#### [Prompt]
Copy nothing but the lines from the one containing "SE INSCREVA" through the last line of the entries below, exactly as written and without pictures.

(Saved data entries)
BEGIN

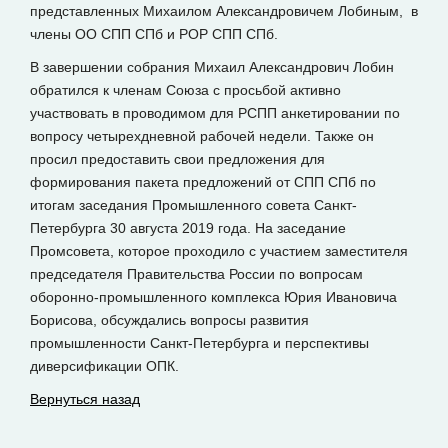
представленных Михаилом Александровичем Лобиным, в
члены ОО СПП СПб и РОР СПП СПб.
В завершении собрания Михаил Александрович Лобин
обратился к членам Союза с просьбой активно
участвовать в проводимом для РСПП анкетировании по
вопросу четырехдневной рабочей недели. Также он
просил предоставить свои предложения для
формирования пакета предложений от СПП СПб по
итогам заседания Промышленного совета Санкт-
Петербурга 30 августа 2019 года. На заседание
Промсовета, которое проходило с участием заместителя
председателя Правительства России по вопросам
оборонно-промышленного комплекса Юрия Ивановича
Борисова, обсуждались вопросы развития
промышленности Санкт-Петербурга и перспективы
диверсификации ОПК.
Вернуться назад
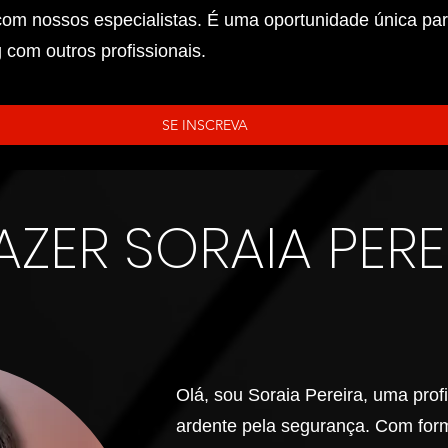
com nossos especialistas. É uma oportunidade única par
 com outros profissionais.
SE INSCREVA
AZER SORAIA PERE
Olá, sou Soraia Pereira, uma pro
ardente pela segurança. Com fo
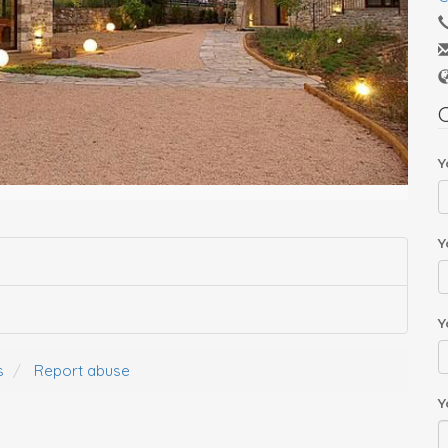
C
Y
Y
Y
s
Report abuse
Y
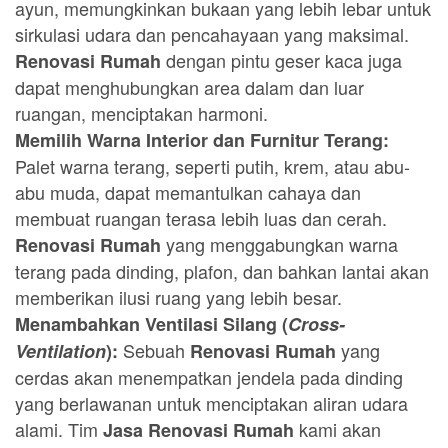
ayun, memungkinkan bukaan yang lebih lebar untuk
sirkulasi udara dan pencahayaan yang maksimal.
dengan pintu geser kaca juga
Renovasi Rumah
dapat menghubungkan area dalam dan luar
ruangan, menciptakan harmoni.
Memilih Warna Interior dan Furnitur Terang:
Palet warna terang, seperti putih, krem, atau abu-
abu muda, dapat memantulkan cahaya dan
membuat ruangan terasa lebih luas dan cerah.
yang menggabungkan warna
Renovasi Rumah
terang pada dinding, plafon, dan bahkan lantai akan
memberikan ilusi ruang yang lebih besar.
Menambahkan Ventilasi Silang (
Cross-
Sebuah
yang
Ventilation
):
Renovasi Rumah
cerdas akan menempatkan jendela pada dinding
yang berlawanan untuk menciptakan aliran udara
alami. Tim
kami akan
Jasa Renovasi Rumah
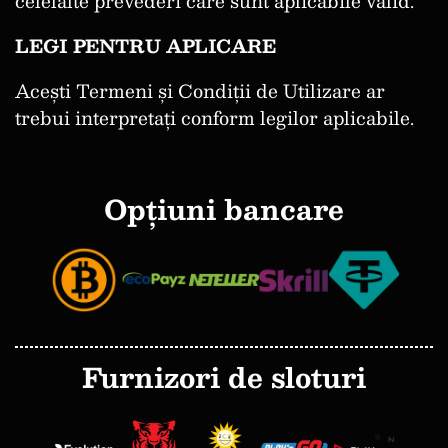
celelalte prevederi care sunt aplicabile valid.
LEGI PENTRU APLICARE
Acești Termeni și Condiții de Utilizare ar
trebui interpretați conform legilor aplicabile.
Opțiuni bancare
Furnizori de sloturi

END

#### [Task response]
SE INSCREVA
AZER SORAIA PERE
Olá, sou Soraia Pereira, uma pro
ardente pela segurança. Com fo
C
Y
Y
Y
s
Report abuse
Y
ayun, memungkinkan bukaan yang lebih lebar untuk
sirkulasi udara dan pencahayaan yang maksimal.
dengan pintu geser kaca juga
Renovasi Rumah
dapat menghubungkan area dalam dan luar
ruangan, menciptakan harmoni.
Memilih Warna Interior dan Furnitur Terang:
Palet warna terang, seperti putih, krem, atau abu-
abu muda, dapat memantulkan cahaya dan
membuat ruangan terasa lebih luas dan cerah.
yang menggabungkan warna
Renovasi Rumah
terang pada dinding, plafon, dan bahkan lantai akan
memberikan ilusi ruang yang lebih besar.
Menambahkan Ventilasi Silang (
Cross-
Sebuah
yang
Ventilation
):
Renovasi Rumah
cerdas akan menempatkan jendela pada dinding
yang berlawanan untuk menciptakan aliran udara
alami. Tim
kami akan
Jasa Renovasi Rumah
celelalte prevederi care sunt aplicabile valid.
LEGI PENTRU APLICARE
Acești Termeni și Condiții de Utilizare ar
trebui interpretați conform legilor aplicabile.
Opțiuni bancare
Furnizori de sloturi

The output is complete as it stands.